The Council for Medical Schemes plans to declare certain practices undesirable in an effort to clean up the way in which trustees are elected to the boards of schemes.
The move has resulted in many schemes checking their voting processes and asking the council for more time before the measures proposed by the council are implemented. Schemes typically start holding their annual general meetings (AGMs) from this month until about August, and the meetings often include elections for scheme trustees.
Medical scheme trustees should serve the interests of the schemes' members, but there have been many recent cases of boards being taken over by trustees who are influenced or controlled by providers of scheme services, such as administrators. Although schemes are not-for-profit entities, they contract with for- profit administrators, managed healthcare entities and other providers. The Council for Medical Schemes and its chief executive, the Registrar of Medical Schemes, have had their hands full for more than a decade taking on schemes whose trustees were conflicted and making decisions that were not in members' best interests.
Over the past three years, the council has successfully applied to court to remove the trustees and place under curatorship three schemes - Hosmed, Medshield and Sizwe - where there were allegations of trustee election fraud, particularly proxy fraud. It is still dealing with a case involving Commed, following the fraud conviction of an employee of the administrator, Allcare, in 2011. And the council's attempt to inspect the election of trustees to Bonitas Medical Fund, following the lifting of its curatorship, is subject to a court application.

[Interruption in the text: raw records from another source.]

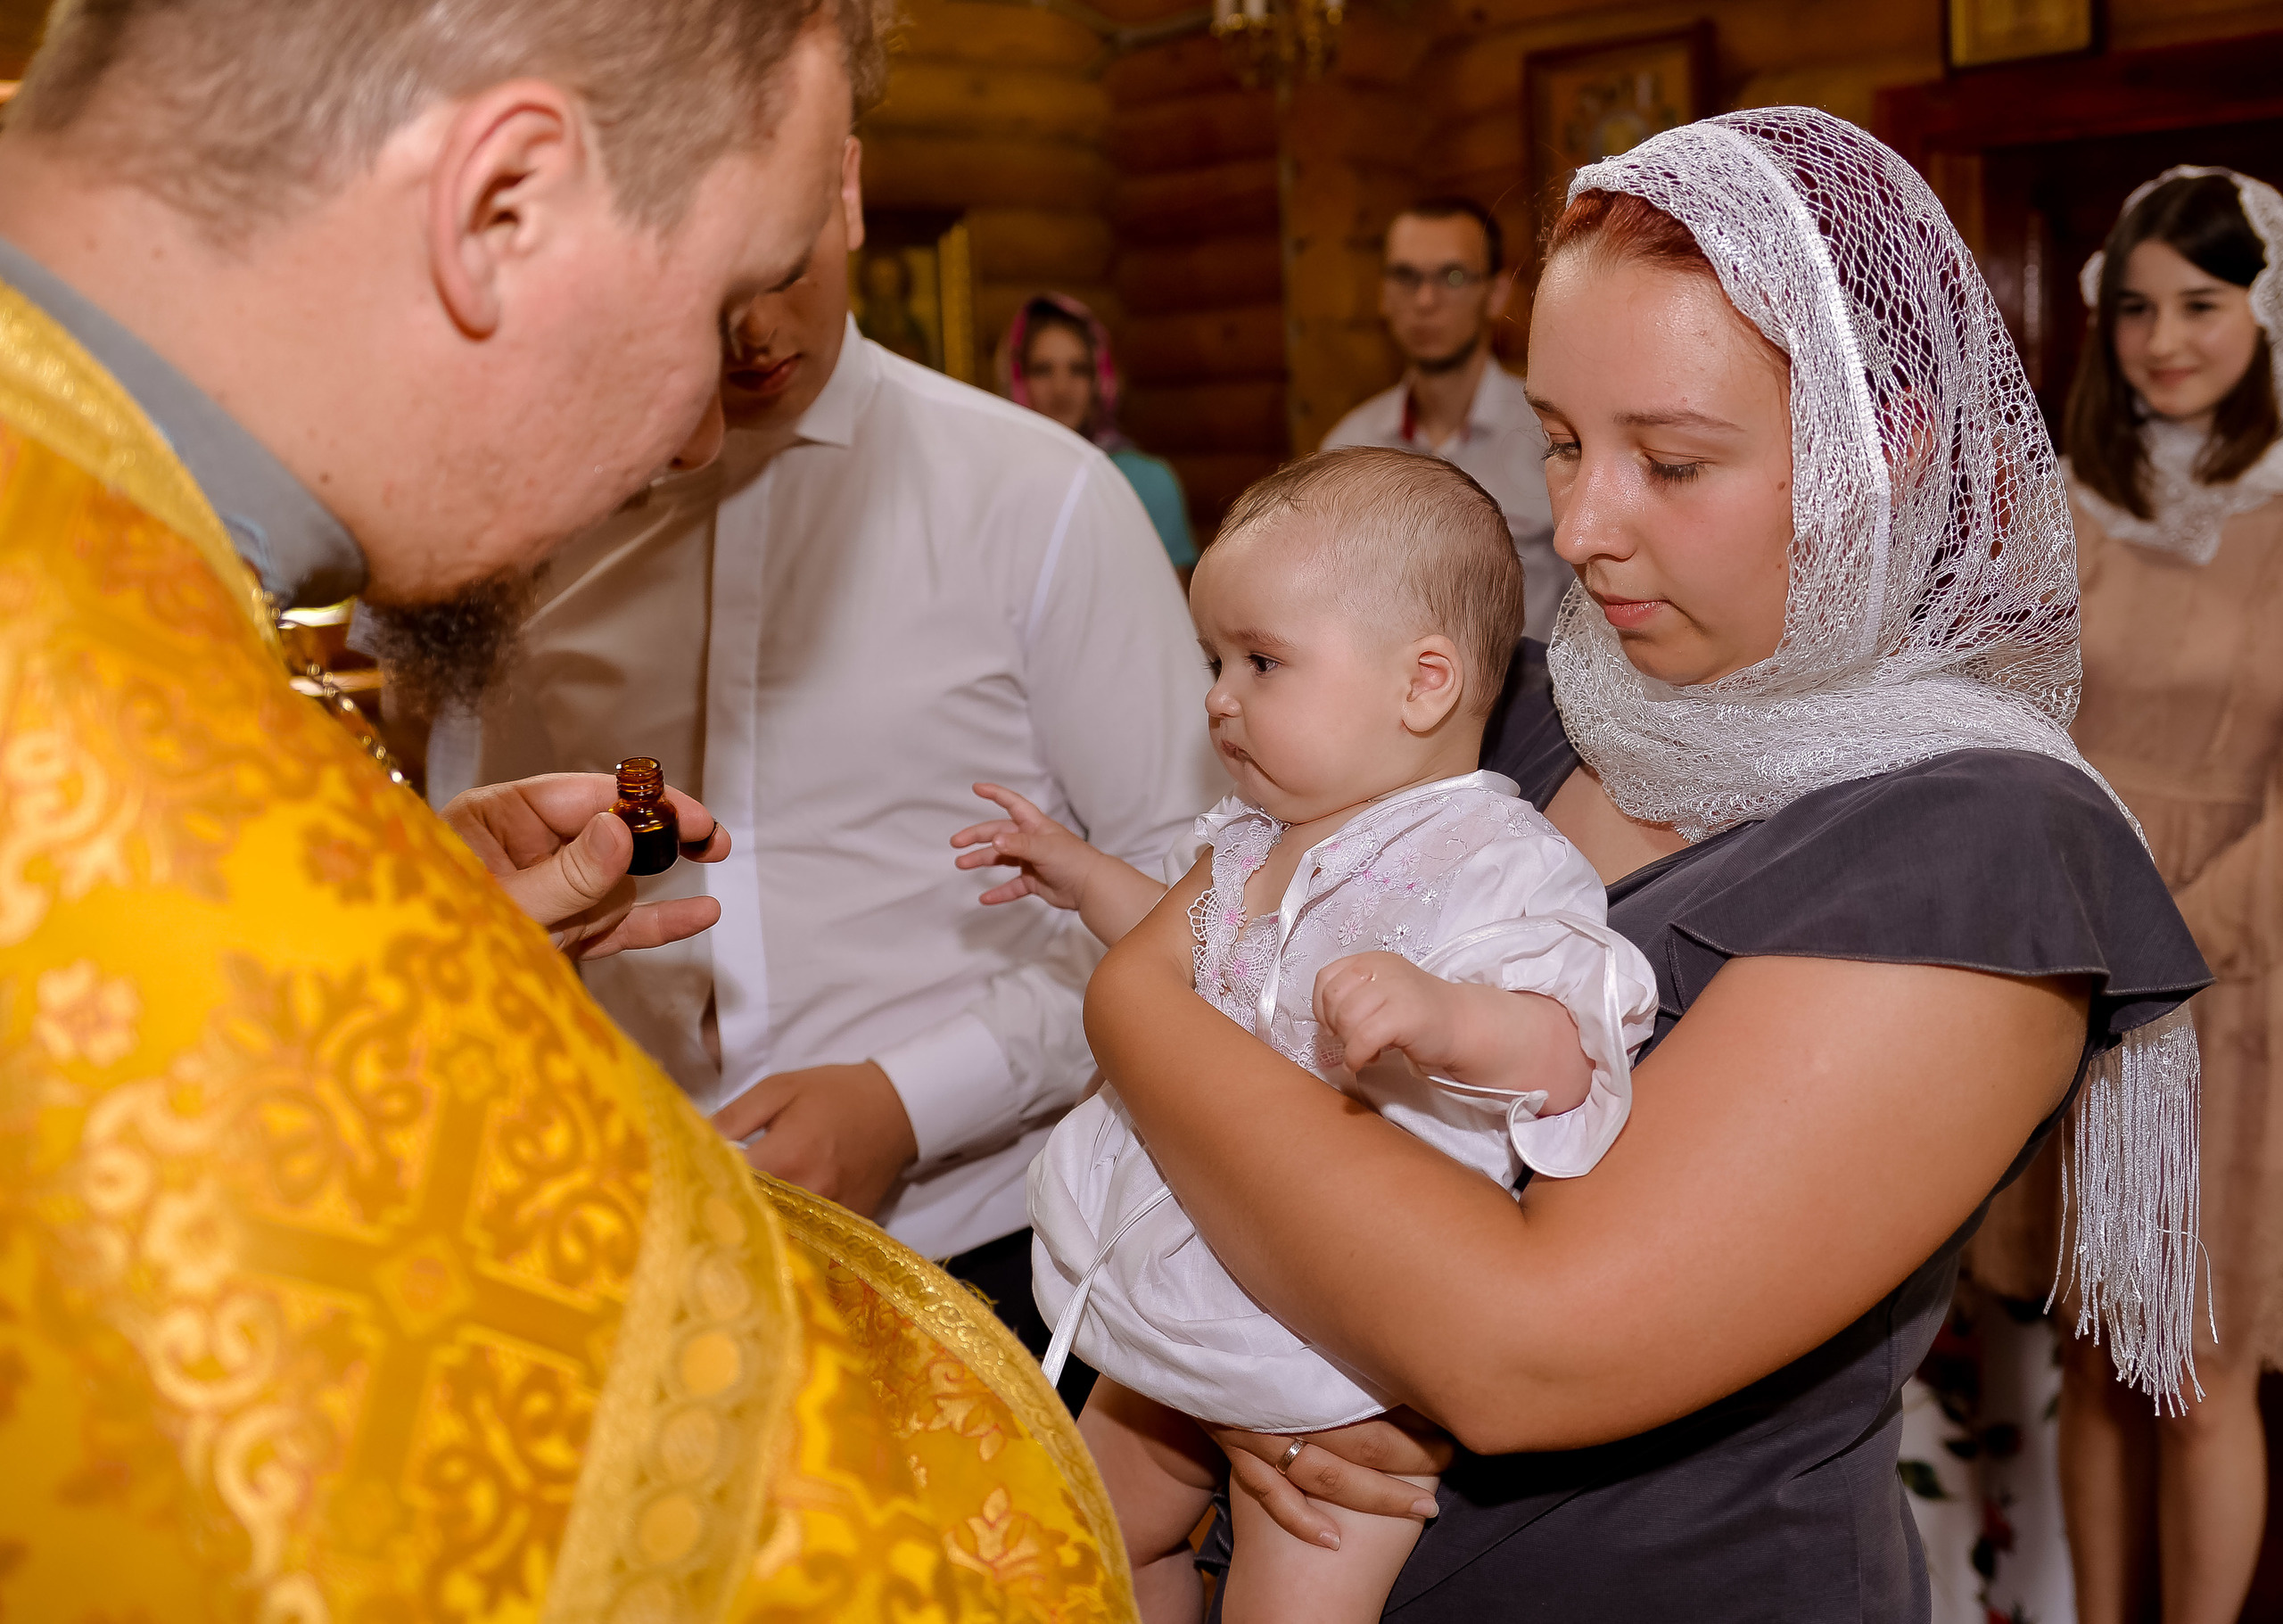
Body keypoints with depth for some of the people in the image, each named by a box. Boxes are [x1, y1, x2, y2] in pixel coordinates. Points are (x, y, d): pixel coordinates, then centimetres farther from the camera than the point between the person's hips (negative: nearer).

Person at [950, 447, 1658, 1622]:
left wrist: (1443, 1017, -51)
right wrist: (1083, 877, 20)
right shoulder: (1258, 835, 5)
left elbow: (1567, 1054, -33)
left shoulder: (1496, 868, -21)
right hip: (1188, 1303, 8)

The council is also still considering issues flowing from member complaints lodged last year about election irregularities at Discovery Health Medical Scheme. These cases highlight the need for the medical scheme regulator to step in to ensure that a member's right to vote for at least half of the board of trustees of a medical scheme, as provided for in the Medical Schemes Act, is not circumvented.
They also highlight the need for members to take an interest and participate in their scheme's trustee elections. The rules of some schemes provide that trustees are elected at AGMs only, while others have postal ballots. Most allow a member to appoint a proxy. It is proxy votes that have been most abused in the recent cases the regulator has dealt with. In terms of the draft notice published in the Government Gazette for comment last month, the acting Registrar of Medical Schemes, Daniel Lehutjo, intends to declare as an undesirable business practice cases where:
In a circular to schemes and the industry, Lehutjo notes that to the extent that a service provider uses its resources and organisational machinery in an election to influence members or their proxies, it introduces inequality to the electoral campaign. He said that if a service provider gives details of a scheme's members to another person for the purpose of influencing an election of trustees, this invades a member's right to privacy, which is protected by the Protection of Personal Information Act. The council put out its circular last month and called for comment before May 8.

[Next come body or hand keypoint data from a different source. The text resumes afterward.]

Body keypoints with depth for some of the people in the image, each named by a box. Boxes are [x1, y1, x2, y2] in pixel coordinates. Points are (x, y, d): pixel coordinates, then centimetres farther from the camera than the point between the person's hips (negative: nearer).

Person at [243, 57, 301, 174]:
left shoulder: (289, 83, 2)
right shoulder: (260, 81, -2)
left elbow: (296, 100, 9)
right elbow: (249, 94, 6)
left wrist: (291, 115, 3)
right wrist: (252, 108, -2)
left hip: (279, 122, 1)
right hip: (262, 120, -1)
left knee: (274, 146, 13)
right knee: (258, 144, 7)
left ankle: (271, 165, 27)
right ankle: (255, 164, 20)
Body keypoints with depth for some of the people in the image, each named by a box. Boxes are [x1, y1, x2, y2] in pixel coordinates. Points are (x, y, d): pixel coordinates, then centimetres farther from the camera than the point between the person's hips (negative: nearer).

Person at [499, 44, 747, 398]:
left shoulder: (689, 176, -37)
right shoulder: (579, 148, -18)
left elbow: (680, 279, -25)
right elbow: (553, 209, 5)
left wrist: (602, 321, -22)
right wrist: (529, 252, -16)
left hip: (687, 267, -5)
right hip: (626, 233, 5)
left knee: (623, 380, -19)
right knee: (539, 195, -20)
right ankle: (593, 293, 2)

However, last week it issued another circular, extending the comment period until Friday, May 29. Stephen Mmatli, the general manager of compliance and investigations at the Council for Medical Schemes, said the council would like to finalise the draft notice and publish it in order for it to be effective for this year's AGM season. According to a list of AGM dates published by the Council for Medical Schemes, schemes have already started holding their AGMs, and most will do so either this month or in June or July. Mmatli said the publication of the draft notice has resulted in many schemes asking the council to check that their electoral processes were in order.